Yes, optimizing on one KPI may be easier than optimizing on the one we will use to evaluate. For instance, likelihoods are typically nice, smooth and infinitely differentiable, and the gradients and Hessians may have nice closed forms and be easy to evaluate, whereas the MAPE or MAE are not even differentiable everywhere. However:


*

*This reminds me of the old story of the drunk that lost his keys and was searching for them under a street light - not because that was where he lost them, but because the light was better there.

*I almost never see a discussion of this trade-off. Very few people seem to be aware of the fact that their software uses a particular criterion to fit a model, and that this may be different from the one they later use to evaluate it.

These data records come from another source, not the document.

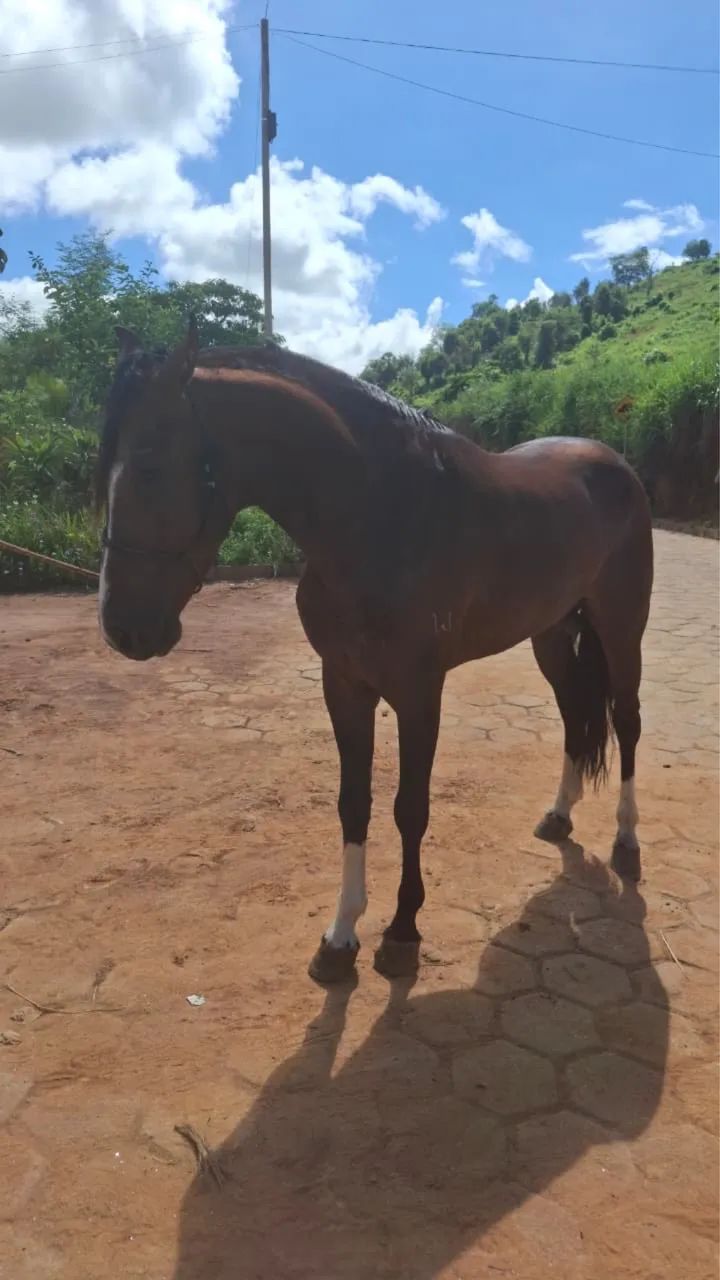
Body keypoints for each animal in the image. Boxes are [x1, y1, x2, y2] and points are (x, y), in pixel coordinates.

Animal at [97, 319, 653, 982]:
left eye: (151, 466)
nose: (122, 628)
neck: (378, 516)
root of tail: (614, 463)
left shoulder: (418, 693)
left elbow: (409, 808)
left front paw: (402, 932)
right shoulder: (345, 684)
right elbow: (353, 804)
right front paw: (340, 938)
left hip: (621, 628)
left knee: (626, 721)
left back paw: (627, 842)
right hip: (551, 635)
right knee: (574, 715)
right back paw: (559, 815)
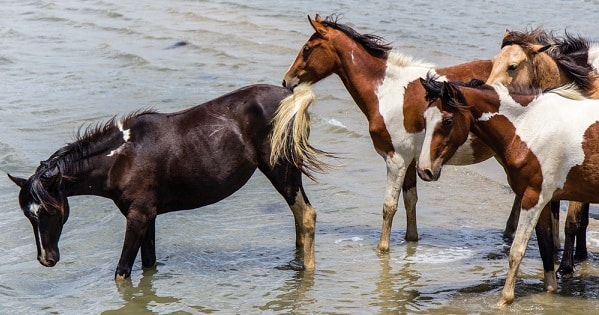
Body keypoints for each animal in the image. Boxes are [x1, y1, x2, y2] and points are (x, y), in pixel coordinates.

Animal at [8, 84, 318, 282]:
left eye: (51, 210)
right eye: (28, 215)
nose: (46, 258)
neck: (121, 158)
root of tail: (292, 97)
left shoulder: (139, 217)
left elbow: (122, 272)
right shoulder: (149, 217)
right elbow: (148, 263)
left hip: (281, 169)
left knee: (306, 215)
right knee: (299, 217)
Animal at [274, 14, 502, 254]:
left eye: (307, 49)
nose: (286, 80)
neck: (387, 91)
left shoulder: (397, 159)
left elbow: (389, 205)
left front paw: (382, 248)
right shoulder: (411, 161)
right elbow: (410, 200)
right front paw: (411, 239)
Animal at [418, 74, 599, 306]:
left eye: (448, 121)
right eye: (425, 119)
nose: (424, 170)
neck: (529, 126)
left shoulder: (533, 199)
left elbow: (517, 250)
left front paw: (505, 299)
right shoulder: (541, 200)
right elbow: (545, 247)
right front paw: (549, 291)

However, one point where this does not apply is when you maximize a likelihood to fit a predictive distribution, then summarize this distribution with a single number, which is a functional of the distribution chosen to minimize a specified loss function. This is a Good Thing, and it is valid because it explicitly separates the prediction from the decision aspect.
A: Yes, it's very common.
Whenever we train a model for more than an academic exercise, we have some goal to achieve, and the model is intended asa piece of the solution to some problem.  For example, let's say we are training a logistic regression on some health outcomes data, our goal is to identify those patients that for sure do not have some disease, so we can send the rest to a lab to run expensive tests that will give us a final diagnosis.
The modeling part of the exercise is concerned with determining the probability that the patient has some disease, conditional on everything that we have measured about them.  Our focus in the regression stage is accurately estimating this probability.  The likelihood used in training the logistic regression is designed to accomplish this task.
After we have good probabilities in hand, we have a subsequent problem of how confident we need to be to order the expensive test.  This is a decision problem, not a statistical one.  At this point, things like the expense of the test and the severity of the disease come into play.  We want to send more records for further testing if the disease is cancer than if the disease is a common cold.  For this part of the solution, things like precision and recall of the decision rule come into play.
So, just like in engineering, it's best practice to break down any problem into subproblems, and the subproblems may call for different evaluation strategies.